Show each line of the listing below that contains the string "לאותו", treating uppercase and lowercase letters as distinct.
[Opening RAW DATA section]
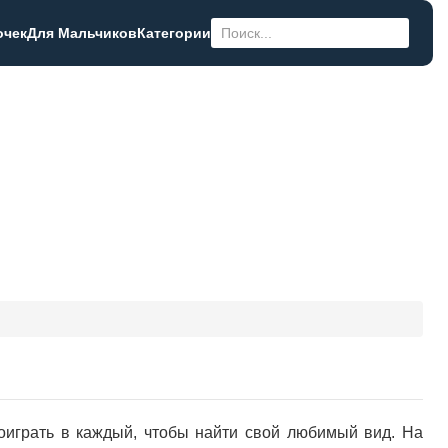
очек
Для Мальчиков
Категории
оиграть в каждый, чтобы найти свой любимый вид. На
[Closing RAW DATA section]
[Opening RAW DATA section]
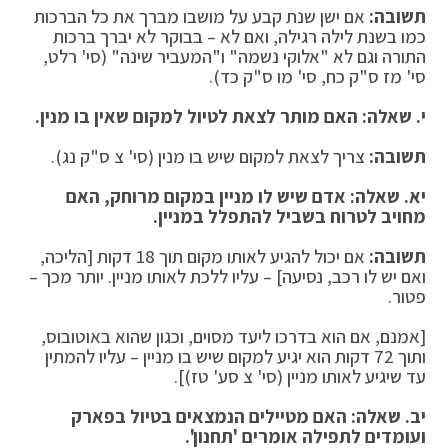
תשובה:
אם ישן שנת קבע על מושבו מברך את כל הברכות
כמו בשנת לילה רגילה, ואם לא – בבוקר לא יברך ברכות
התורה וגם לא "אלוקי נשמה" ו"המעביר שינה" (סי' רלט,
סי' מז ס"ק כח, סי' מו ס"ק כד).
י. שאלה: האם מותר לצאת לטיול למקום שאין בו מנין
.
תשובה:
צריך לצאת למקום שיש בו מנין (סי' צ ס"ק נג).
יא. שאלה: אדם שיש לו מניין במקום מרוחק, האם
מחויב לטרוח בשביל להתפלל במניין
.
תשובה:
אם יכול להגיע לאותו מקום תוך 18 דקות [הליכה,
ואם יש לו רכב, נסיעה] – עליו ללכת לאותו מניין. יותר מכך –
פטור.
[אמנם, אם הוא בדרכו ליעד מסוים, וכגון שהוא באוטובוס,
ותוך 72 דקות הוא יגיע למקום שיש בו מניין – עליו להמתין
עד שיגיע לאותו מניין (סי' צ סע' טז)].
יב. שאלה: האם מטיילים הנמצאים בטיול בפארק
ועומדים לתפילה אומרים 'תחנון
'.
[Closing RAW DATA section]
● ANSWER BOX
אם יכול להגיע לאותו מקום תוך 18 דקות [הליכה,
ואם יש לו רכב, נסיעה] – עליו ללכת לאותו מניין. יותר מכך –
עד שיגיע לאותו מניין (סי' צ סע' טז)].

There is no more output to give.